Vingt-deux ans déjà que Cheikh Anta Diop n’est plus. Ce savant sénégalais qui a donné son nom à l’Université de Dakar vit le jour en 1923 dans un petit village du Sénégal, Caytou dans la région de Diourbel. Intellectuel, chercheur et homme politique, il a oeuvré pour le retour de la conscience historique de l’Afrique. Dans ses thèses qui ont remis en cause la recherche naguère consacrée, il a toujours soutenu l'antériorité de la civilisation africaine.
Cheikh Anta s’est battu durant son existence pour rendre à l’Afrique le rôle que l’Occident lui a volé dans la civilisation universelle. Il a lutté contre "la vision d'une Afrique anhistorique et atemporelle, dont les habitants, les Nègres, n'ont jamais été responsables, par définition, d'un seul fait de civilisation, s'impose désormais dans les écrits et s'ancre dans les consciences". Il a développé beaucoup de thémes. Le premier est "l'origine de l'homme et ses migrations".

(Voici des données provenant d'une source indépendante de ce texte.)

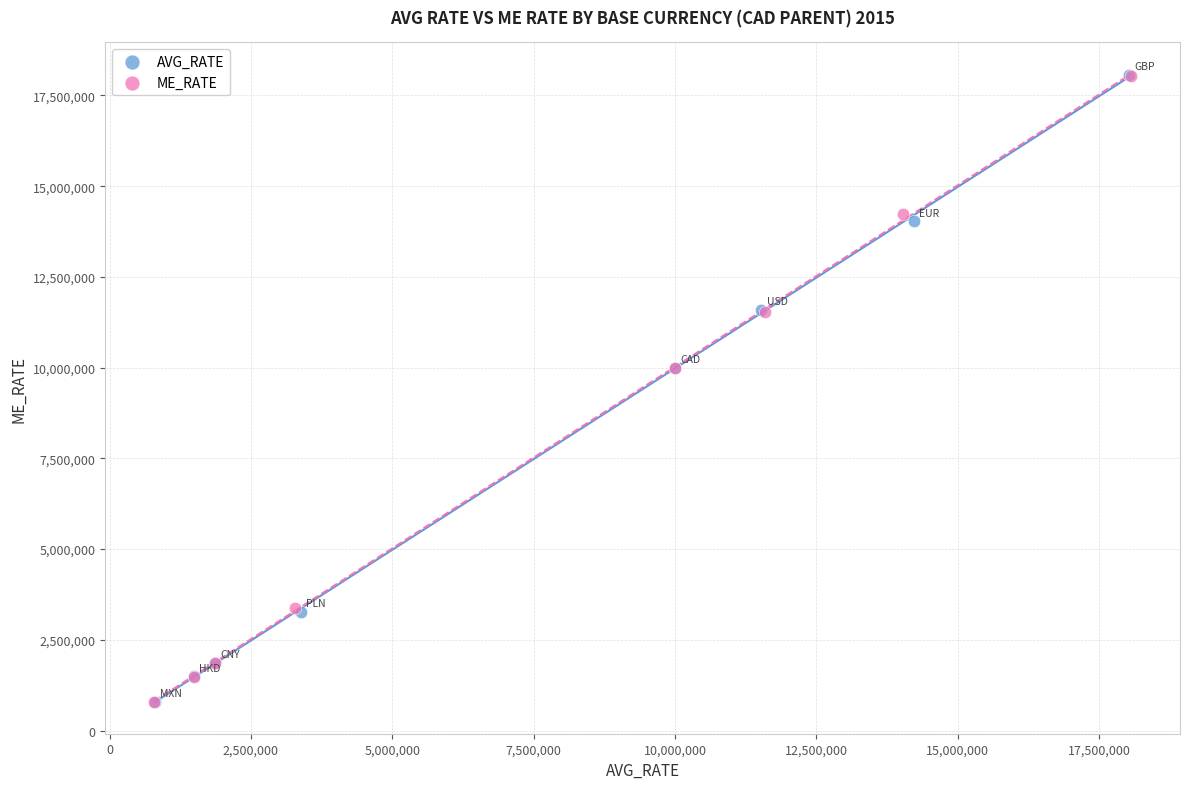

What are all the series names shown in the legend?

AVG_RATE, ME_RATE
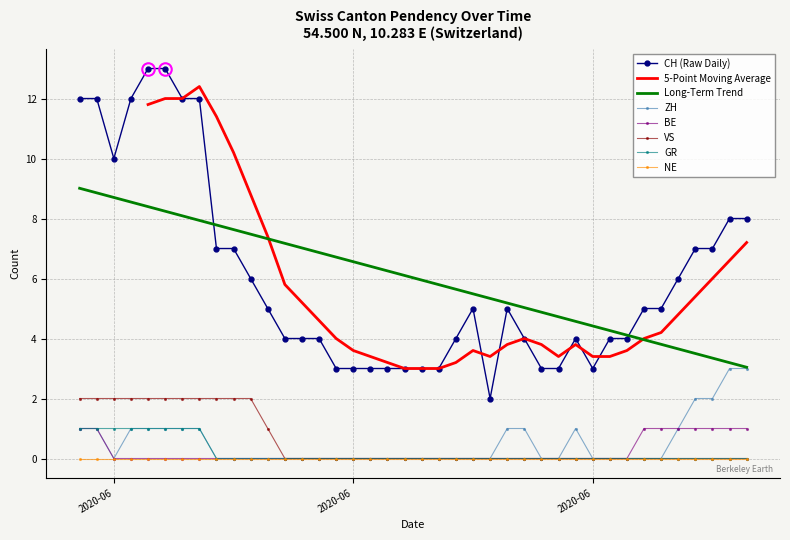

At which category does the chart reach its minimum across all series?

2020-06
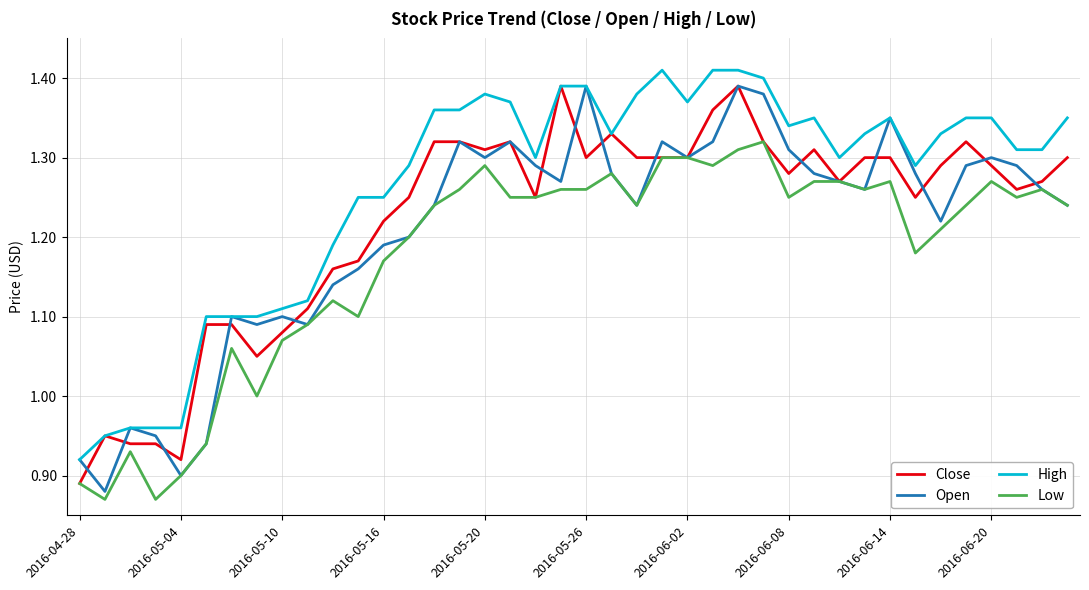

What is the difference between the maximum and minimum values in the Open series?

0.5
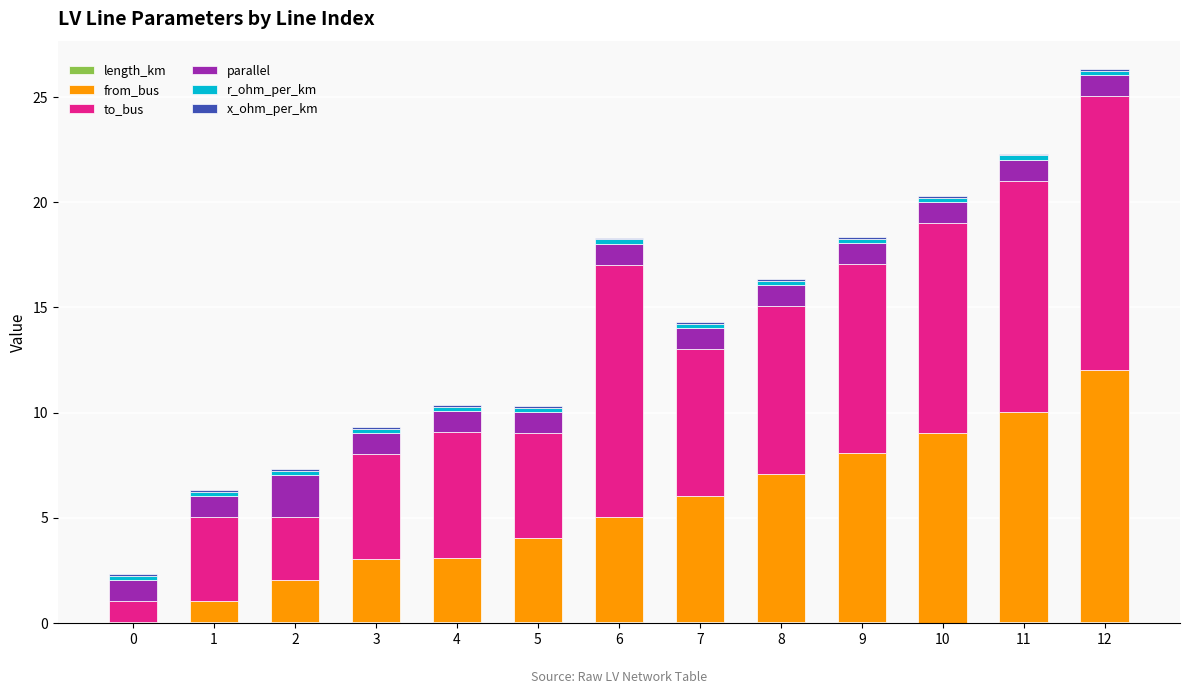

At which category is the sum across all series the highest?

12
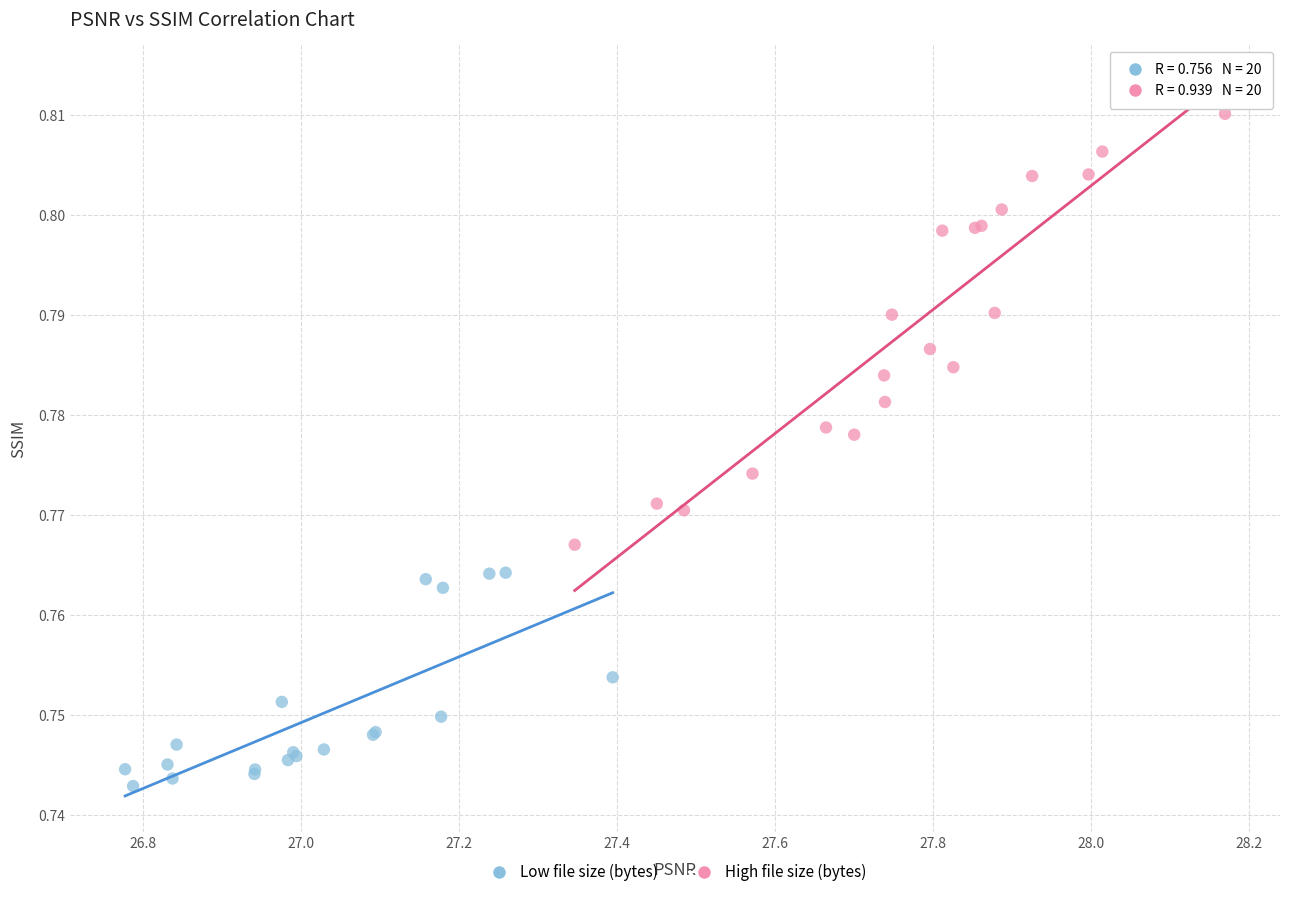

Which series contains the highest Y value?

High file size (bytes)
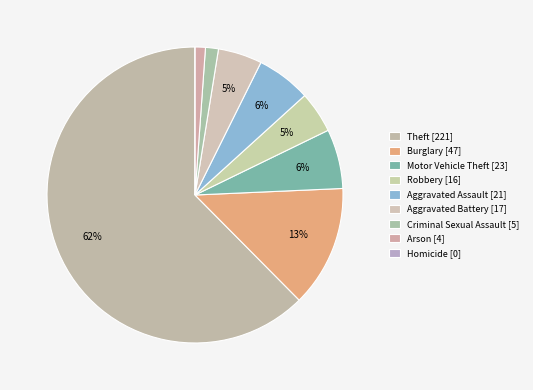

What percentage is NOT represented by Robbery?

95.5%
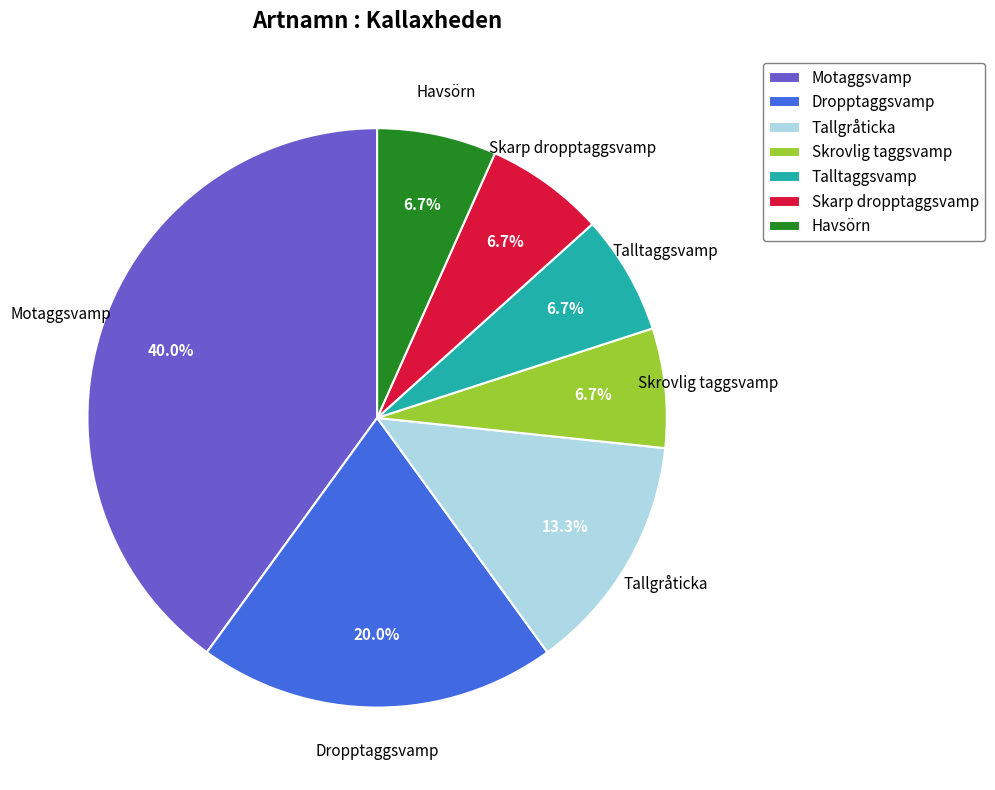

How much of the chart is everything except Dropptaggsvamp?

80.0%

Par là, il a révélé que l’Afrique reste le berceau de l’humanité. Ainsi, il a tracé le processus de différentiation biologique de l’humanité, de sémitisation, et l'identification des grands courants migratoires et la formation des ethnies africaines. Le deuxième thème reste la parenté qui existe entre l’Egypte ancienne et l’Afrique noire. Il a commencé par le peuplement de la vallée du Nil, en passant par la genèse de la civilisation égypto-nubienne, la parenté linguistique, la parenté culturelle et pour finir sur les structures socio-politiques. "L'apport de l'Afrique à la civilisation" ce thème était celui de sa conférence de Niamey. Il a rendu à l’Afrique ce qui lui revient de droit et que l’histoire lui a refusé. Il s’agit : "De la métallurgie, l'écriture, les sciences (mathématiques, astronomie, médecine...), les arts et l'architecture, les lettres, la philosophie, les religions révélées". Pour Cheikh Anta, "l'Égypte marque le début de la civilisation".
A l’en croire, "tous les savants de l’Occident avant Jésus ont fait l’école de l’Egypte à savoir Pithagore, Thales, Archimède, Platon, Socrate" pour ne citer que ces derniers. Malheureusement, ces derniers n’ont pas été reconnaissants car dans leurs écrits, ils n’ont pas eu la latitude de mentionner leur source. C'est dans ce contexte hostile et obscurantiste que Cheikh Anta Diop, par une investigation scientifique méthodique, a remis en cause les fondements même d'une certaine recherche occidentale relatifs à la genèse de l'humanité et de la civilisation. La renaissance de l'Afrique était au centre de ses positions scientifiques. "La restauration de la conscience historique, m'apparaît comme une tâche incontournable à laquelle je consacrerai ma vie" a-t-il affirmé. Contre vents et marées, Cheikh a résisté et a réussi à se faire entendre. Lors d'une de ses conférences à Niamey en 1984, dans une salle remplie d’Africains, il leur a fait comprendre qu’au-delà "du berceau de l’hamanité", ils sont les précurseurs de "la civilisation universelle". Il a servi des réponses aux historiens de l’Occident. C’est le cas du Britannique Arnold Toynbee qui disait que "l'Afrique noire ne constitue pas un champ historique intelligible".
A ce dernier s’ajoute l'anglo-saxon Basile Davidson avec sa question : "Le Noir est-t-il un homme sans passé ?" Pour Cheikh Anta, c’est l’homosapien-sapien qui a traversé le détroit de Gibraltar pour répandre sa civilisation en Europe. Il a rendu compte de l'évolution des peuples noirs africains, dans le temps et dans l'espace. Pas n’importe comment. Il a respecté l’ordre des choses depuis le début de l’humanité jusqu’à la rencontre des civilisations.
Intellectuel, chercheur et homme politique
Le Pr. Cheikh Anta Diop a publié plusieurs oeuvres majeures dont "Nations nègres et culture" en 1954, "l’Unité culturelle de l’Afrique noire" en 1959, "Parenté génétique de l’Egyptien pharaonique et des langues négro-africaines" en 1977. Chercheur, il a fondé en 1966 un laboratoire de datation des échantillons archéologiques par la méthode du radiocarbone, en collaboration technique avec le laboratoire de Gif-sur-Yvette du Commissariat à l’Energie atomique (France).
Comme homme politique et adversaire de l’ancien président Léopold Sédar Senghor, il a créé successivement trois formations politiques : le Bloc des masses sénégalaises (BMS) en 1961, le Front national sénégalais (FNS) en 1963 et le Rassemblement national démocratique (RND) en 1976.